= Beginning of Section =

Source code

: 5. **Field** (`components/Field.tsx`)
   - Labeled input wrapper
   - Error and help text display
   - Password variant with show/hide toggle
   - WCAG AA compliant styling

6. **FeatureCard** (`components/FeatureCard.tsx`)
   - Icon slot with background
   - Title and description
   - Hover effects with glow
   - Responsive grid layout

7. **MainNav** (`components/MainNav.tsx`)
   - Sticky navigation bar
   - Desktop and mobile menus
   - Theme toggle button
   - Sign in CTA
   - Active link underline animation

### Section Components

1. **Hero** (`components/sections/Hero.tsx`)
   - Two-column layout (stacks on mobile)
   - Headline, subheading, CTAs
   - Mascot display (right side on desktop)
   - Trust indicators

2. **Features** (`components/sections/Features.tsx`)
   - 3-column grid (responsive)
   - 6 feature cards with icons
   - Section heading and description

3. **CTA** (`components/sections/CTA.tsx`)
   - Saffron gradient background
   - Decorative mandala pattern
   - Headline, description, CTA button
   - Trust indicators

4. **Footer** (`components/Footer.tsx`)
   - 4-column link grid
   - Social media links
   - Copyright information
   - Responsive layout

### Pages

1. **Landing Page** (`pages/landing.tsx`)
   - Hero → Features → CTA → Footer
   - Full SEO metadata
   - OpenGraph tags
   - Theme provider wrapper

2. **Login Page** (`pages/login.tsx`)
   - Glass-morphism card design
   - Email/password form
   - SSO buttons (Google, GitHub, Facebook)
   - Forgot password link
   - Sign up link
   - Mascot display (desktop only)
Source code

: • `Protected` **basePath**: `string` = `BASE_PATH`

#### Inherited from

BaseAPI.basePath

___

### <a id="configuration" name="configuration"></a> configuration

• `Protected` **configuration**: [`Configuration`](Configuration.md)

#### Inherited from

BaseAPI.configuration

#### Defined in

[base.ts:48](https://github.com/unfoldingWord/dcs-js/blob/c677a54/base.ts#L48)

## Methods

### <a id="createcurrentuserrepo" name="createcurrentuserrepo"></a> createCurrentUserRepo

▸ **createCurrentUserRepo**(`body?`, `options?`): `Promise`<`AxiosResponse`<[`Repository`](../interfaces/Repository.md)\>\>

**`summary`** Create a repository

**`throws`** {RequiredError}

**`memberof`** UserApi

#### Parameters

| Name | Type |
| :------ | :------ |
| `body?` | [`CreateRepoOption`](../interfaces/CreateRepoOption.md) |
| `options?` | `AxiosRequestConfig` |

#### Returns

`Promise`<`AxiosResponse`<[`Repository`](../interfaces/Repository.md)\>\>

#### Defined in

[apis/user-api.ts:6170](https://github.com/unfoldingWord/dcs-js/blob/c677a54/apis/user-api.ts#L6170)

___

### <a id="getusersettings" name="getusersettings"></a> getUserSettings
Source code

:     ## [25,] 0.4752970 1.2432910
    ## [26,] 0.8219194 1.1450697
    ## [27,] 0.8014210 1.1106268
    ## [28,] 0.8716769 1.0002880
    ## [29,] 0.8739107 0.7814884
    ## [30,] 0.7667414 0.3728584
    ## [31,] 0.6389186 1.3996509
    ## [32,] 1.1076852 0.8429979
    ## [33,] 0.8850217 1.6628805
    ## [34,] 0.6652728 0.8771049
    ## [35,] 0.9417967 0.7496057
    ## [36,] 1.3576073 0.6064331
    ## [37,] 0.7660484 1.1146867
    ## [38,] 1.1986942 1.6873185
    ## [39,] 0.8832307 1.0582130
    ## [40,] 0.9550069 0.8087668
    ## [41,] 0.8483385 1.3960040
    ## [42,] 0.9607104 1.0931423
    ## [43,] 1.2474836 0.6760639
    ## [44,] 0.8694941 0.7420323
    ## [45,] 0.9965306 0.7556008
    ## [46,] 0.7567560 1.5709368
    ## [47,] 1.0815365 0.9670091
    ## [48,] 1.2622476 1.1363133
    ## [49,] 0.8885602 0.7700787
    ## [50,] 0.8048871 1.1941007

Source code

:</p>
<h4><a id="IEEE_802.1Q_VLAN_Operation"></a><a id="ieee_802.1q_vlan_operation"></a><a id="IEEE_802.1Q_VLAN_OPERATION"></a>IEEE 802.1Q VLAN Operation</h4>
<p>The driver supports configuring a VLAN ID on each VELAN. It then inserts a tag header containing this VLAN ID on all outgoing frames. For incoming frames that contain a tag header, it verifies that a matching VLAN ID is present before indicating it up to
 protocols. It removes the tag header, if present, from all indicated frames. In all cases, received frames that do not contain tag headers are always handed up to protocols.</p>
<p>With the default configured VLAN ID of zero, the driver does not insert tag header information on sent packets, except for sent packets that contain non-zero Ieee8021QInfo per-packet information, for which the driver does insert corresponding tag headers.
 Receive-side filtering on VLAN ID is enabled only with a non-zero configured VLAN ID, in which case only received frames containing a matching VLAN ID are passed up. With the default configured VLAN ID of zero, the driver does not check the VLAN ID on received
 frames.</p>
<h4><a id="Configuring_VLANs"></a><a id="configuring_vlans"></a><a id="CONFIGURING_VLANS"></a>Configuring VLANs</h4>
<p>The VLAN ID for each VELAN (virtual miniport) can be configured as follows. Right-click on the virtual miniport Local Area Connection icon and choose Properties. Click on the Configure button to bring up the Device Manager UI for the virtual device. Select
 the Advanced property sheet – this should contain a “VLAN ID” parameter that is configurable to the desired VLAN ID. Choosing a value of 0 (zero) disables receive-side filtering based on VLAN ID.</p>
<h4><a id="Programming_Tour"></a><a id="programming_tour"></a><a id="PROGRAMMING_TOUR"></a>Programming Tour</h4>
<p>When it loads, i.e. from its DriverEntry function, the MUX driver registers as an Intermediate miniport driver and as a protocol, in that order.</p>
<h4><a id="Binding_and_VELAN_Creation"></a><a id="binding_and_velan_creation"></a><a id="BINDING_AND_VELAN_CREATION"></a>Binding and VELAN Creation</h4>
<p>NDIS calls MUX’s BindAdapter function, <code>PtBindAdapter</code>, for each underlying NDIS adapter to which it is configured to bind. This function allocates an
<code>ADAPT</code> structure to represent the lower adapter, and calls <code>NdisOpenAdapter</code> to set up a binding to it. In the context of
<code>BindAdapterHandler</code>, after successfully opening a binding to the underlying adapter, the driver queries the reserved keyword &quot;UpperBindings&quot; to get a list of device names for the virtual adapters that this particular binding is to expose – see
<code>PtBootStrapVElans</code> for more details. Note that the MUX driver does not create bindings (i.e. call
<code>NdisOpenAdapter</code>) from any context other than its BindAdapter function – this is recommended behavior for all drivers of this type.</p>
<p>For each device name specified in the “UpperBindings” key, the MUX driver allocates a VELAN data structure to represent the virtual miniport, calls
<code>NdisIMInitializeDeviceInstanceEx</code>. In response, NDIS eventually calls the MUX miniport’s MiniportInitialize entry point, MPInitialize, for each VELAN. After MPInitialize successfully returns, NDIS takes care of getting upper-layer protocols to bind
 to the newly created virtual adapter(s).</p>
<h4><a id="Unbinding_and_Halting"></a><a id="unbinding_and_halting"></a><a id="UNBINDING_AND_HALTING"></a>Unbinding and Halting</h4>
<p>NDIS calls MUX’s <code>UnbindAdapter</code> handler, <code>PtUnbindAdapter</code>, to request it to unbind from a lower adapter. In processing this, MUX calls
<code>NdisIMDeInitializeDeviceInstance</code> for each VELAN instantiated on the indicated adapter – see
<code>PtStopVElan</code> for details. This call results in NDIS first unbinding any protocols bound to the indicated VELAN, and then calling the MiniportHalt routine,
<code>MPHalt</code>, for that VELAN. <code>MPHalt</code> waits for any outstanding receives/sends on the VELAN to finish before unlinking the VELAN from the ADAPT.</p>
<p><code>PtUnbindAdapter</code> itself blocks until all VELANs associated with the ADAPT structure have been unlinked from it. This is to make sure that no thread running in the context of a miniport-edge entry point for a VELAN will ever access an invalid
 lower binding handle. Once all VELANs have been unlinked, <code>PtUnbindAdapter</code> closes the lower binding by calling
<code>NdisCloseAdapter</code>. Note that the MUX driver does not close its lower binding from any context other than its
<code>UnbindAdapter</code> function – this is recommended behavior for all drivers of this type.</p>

= End of Section =

§ TASK GOAL
Every line above holding the string "https" should be listed.

§ ANSWER SPACE
[base.ts:48](https://github.com/unfoldingWord/dcs-js/blob/c677a54/base.ts#L48)
[apis/user-api.ts:6170](https://github.com/unfoldingWord/dcs-js/blob/c677a54/apis/user-api.ts#L6170)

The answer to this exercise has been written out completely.